**TEXT EXCERPT:**
_ _ _ _ _ _ _

The extension of the current composition of the Board was approved, which includes ten members and one CBB observer, for a further six-month term, expiring in September 2025, pending no objection from the CBB.
The meeting reviewed and approved the Corporate Governance Report for 2024, which affirmed the company’s full compliance with the corporate governance directives issued by the CBB and other applicable regulatory frameworks. The AGM absolved the Board Members of liability for any of their actions during the year ending on 31st December 2024, in accordance with the Commercial Companies Law.
In alignment with regulatory requirements, the session approved the reappointment of Ernst & Young (EY) as the company’s External Auditors for the fiscal year 2025, covering both the parent company and its subsidiaries—Sinnad and Bahrain FinTech Bay. The Board was authorised to determine the external auditors’ professional fees, subject to approval from the CBB, and the meeting concluded with a discussion of any additional issues as per Article (207) of the Commercial Companies Law.
Speaking on the company’s performance, Mr. Mohamed Al Bastaki, Chairman BENEFIT , stated: “In terms of the financial results for 2024, I am pleased to say that the year gone by has also been proved to be a success in delivering tangible results. Growth rate for 2024 was 19 per cent. Revenue for the year was BD 17 M (US$ 45.3 Million) and net profit was 2 Million ($ 5.3 Million).
Mr. Al Bastaki also announced that the Board had formally adopted a new three-year strategic roadmap to commence in 2025. The strategy encompasses a phased international expansion, optimisation of internal operations, enhanced revenue diversification, long-term sustainability initiatives, and the advancement of innovation and digital transformation initiatives across all service lines.

_ _ _ _ _ _ _

(Saved entries)
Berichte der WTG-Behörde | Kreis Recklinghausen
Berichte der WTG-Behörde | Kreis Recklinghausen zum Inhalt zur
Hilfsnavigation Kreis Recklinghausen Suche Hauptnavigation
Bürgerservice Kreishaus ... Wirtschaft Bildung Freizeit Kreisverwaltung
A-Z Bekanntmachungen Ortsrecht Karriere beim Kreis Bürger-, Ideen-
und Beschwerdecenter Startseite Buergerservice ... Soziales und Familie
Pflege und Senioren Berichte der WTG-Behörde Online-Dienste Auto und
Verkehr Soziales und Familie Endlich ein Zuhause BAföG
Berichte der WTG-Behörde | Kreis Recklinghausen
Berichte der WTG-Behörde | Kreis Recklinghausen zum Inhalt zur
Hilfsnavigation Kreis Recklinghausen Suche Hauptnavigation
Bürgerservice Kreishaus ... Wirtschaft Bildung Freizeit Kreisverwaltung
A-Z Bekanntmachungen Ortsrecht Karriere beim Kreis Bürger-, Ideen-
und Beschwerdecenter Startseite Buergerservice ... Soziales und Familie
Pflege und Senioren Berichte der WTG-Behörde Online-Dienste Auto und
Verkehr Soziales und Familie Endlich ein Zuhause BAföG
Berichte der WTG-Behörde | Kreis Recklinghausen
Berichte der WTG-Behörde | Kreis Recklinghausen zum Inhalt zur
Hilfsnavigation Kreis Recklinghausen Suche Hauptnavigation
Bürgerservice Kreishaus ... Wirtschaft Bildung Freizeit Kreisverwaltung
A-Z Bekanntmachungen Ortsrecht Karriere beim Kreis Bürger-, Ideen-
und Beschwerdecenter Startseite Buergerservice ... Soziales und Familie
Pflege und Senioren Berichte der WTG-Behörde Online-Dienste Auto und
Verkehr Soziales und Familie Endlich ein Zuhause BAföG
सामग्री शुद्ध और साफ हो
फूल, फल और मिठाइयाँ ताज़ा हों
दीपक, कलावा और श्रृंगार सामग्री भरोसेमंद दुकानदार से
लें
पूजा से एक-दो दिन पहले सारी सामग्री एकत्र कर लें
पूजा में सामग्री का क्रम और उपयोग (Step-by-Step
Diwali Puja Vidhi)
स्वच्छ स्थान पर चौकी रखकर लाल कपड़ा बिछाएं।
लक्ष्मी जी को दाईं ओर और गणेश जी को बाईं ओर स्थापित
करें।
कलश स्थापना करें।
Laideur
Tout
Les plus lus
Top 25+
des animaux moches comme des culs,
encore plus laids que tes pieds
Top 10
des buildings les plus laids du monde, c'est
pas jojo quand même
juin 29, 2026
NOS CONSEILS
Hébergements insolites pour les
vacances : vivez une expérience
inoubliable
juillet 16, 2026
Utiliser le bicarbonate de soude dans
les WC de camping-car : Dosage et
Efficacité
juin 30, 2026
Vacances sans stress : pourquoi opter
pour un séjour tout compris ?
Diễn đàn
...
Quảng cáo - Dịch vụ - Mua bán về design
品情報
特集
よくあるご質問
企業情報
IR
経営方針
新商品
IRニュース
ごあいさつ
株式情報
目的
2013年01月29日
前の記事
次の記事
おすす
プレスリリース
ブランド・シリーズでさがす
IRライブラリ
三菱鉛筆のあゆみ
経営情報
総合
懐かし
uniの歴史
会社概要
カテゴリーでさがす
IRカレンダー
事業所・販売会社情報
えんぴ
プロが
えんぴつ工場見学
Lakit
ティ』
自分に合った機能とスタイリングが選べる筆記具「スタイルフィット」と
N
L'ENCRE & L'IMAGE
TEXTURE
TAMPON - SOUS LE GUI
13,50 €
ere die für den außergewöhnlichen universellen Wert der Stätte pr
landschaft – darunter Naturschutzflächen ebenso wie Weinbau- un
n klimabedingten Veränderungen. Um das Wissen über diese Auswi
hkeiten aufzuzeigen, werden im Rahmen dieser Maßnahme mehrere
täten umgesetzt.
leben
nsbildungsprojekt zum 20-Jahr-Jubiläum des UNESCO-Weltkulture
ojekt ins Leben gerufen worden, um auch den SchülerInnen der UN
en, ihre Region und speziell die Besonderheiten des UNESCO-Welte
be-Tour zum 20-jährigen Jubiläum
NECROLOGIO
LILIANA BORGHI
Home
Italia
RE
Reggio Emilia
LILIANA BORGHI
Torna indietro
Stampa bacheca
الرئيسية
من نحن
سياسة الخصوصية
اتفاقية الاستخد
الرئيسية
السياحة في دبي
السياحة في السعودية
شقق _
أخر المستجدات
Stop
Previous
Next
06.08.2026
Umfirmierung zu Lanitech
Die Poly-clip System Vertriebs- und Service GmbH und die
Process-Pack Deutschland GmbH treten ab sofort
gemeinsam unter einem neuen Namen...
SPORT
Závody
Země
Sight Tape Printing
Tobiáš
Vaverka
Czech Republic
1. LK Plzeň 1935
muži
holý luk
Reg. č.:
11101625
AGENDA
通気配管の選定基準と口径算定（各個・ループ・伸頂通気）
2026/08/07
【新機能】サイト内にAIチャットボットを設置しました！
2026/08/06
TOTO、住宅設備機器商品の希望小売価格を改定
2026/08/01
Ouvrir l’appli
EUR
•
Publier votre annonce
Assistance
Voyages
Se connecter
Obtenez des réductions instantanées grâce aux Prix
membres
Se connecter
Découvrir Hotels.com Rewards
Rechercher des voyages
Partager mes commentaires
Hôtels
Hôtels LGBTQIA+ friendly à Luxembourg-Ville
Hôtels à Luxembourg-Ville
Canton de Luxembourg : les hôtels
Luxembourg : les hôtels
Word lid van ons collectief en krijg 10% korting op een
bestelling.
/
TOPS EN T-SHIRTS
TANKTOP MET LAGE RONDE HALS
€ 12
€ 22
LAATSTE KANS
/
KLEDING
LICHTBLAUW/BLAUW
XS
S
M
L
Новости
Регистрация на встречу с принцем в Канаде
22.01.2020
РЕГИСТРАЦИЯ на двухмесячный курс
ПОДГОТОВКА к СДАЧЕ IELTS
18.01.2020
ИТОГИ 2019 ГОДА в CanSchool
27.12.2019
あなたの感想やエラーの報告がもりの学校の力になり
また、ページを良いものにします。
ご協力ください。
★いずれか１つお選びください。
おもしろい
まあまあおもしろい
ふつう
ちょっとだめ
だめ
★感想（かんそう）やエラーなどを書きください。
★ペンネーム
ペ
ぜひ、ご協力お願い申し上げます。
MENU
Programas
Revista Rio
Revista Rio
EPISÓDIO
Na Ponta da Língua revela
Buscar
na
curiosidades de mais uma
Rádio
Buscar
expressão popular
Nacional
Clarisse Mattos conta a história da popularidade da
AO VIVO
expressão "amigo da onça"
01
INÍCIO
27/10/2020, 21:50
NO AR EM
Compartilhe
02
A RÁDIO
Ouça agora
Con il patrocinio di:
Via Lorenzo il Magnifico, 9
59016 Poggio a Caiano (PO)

_ _ _ _ _ _ _

**DIRECTIONS:**
[1] List every area that the new three-year strategic roadmap covers, according to the AGM report.
[2] In the AGM report, which firm was reappointed as the company's external auditors for fiscal year 2025?

**SOLUTIONS TO THE EXERCISE:**
[1]
- Phased international expansion
- Optimisation of internal operations
- Enhanced revenue diversification
- Long-term sustainability initiatives
- Advancement of innovation and digital transformation initiatives across all service lines

[2] Ernst & Young (EY)